WHAT YOU SHOULD DO: The lines from the start of the records below through the line containing "Right. Lisa was" are to be copied exactly, both ends included, with nothing added.

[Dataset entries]
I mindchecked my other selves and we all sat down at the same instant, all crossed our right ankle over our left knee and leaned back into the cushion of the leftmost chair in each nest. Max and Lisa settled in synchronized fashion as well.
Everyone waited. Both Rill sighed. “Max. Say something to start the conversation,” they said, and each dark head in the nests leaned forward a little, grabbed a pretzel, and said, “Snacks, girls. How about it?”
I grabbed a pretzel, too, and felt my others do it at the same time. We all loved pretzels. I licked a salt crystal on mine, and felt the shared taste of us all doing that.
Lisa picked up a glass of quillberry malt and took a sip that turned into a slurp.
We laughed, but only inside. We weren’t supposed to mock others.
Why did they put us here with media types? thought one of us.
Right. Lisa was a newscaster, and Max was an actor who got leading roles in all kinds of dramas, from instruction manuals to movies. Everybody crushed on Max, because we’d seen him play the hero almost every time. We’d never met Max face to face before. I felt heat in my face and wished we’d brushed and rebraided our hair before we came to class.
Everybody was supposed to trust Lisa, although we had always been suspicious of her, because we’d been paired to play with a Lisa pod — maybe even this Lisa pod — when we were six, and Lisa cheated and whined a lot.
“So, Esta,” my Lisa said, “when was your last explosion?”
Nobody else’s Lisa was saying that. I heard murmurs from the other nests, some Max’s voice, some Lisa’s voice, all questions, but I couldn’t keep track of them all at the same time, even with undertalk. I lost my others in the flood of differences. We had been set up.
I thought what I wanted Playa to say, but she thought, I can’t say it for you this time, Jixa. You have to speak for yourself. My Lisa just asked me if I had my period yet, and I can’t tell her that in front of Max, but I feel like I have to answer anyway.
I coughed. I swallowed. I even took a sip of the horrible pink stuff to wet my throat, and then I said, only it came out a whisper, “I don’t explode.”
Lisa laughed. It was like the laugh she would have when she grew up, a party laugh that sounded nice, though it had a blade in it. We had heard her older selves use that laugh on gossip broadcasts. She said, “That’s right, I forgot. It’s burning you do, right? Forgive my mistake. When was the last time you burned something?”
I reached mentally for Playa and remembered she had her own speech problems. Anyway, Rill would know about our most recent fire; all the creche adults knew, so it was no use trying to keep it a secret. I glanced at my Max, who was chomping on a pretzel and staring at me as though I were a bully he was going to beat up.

ANSWER SECTION:
I mindchecked my other selves and we all sat down at the same instant, all crossed our right ankle over our left knee and leaned back into the cushion of the leftmost chair in each nest. Max and Lisa settled in synchronized fashion as well.
Everyone waited. Both Rill sighed. “Max. Say something to start the conversation,” they said, and each dark head in the nests leaned forward a little, grabbed a pretzel, and said, “Snacks, girls. How about it?”
I grabbed a pretzel, too, and felt my others do it at the same time. We all loved pretzels. I licked a salt crystal on mine, and felt the shared taste of us all doing that.
Lisa picked up a glass of quillberry malt and took a sip that turned into a slurp.
We laughed, but only inside. We weren’t supposed to mock others.
Why did they put us here with media types? thought one of us.
Right. Lisa was a newscaster, and Max was an actor who got leading roles in all kinds of dramas, from instruction manuals to movies. Everybody crushed on Max, because we’d seen him play the hero almost every time. We’d never met Max face to face before. I felt heat in my face and wished we’d brushed and rebraided our hair before we came to class.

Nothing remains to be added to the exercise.